Wednesday, 23 April 2014

How Rear Window Should Have Ended

Rear Window is a very interesting film, and there is no doubt it is a classic in the thriller genre. Jimmy Stewart of course is great in the role of the unfortunate protagonist, as are his co-stars. It also takes a fair bit of talent to be able to tell an entire story with the perspective almost never leaving a single room (outside of a few shots at the very end), and there is some suspense to be found in how he catches the villain. There is just one thing that I've always been a bit critical about, and that is specifically the ending. I've heard a few different justifications for why the movie ended the way it did, but I still feel as though it could have been more interesting.

For those of you not familiar with this film, it was directed by Alfred Hitchcock and released in 1954, starring Jimmy Stewart and Grace Kelly. My colleague Johnny has already done a review of this film which you can see here, but the basic plot is that Jimmy Stewart is a professional photographer who has been confined to a boring apartment after breaking his leg and getting stuck in a wheelchair. The only thing he can do to occupy himself is look out his rear window into the courtyard and watch other people's daily lives, which all goes fine until he sees clues that lead him to suspect that a neighbor may have murdered his own wife.

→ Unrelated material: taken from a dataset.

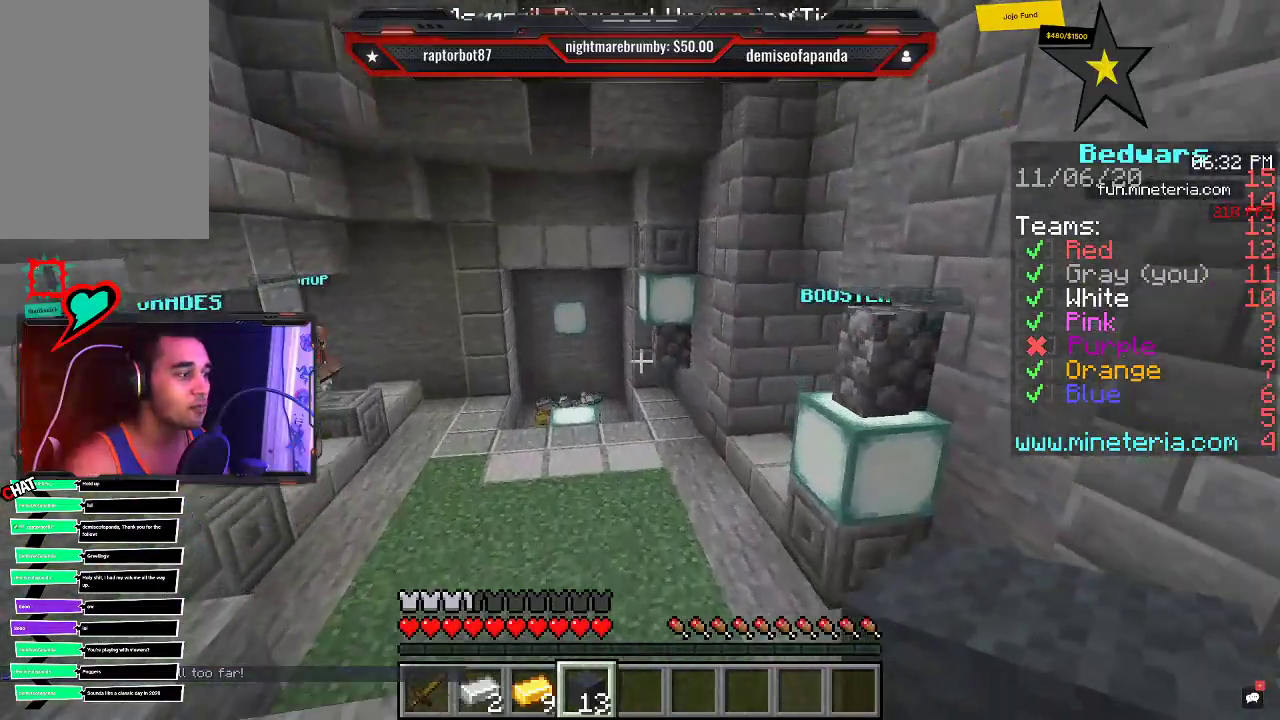
{"keys": ["w"], "mouse": [], "events": [[166, "space", "up"]]}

All this is interesting, but I found the ending somewhat predictable. Basically, the short version is that Jimmy Stewart figures it out, the bad guy shows up and tries to stop him but ends up getting arrested. What I've always thought is that it might have been more interesting if the plot had taken a different turn. Since the actual murder itself occurs offscreen, and for much of the movie Jimmy Stewart struggles to find any solid evidence, I've often thought it might have been a more interesting twist if it turned out the neighbor hadn't actually committed any murder. I feel like it would be a lot more of a memorable ending if perhaps instead every "clue" the narrator found turned out to have a perfectly mundane explanation, and if anything it was the protagonist himself who drove the neighbor to attempt a murder. Another angle I have considered (though it would be hard to get away with in Hollywood during the 1950's) would be if it was kept ambiguous, perhaps with clues both ways and leaving the audience to speculate. In fact there is even a bit of that in the actual film (we never do find out what the mystery item the neighbor buried in his garden was, or what insight it provided into the murder).

Now granted, I have heard reasons for why the movie went this particular route, and most of them are fair enough. Still, I do wonder if the movie would have been more interesting with the neighbor being a well-meaning individual who is driven insane by the misunderstanding of a stranger. Perhaps if someone ever gets hired to do a remake, these alternative twists might be worth considering.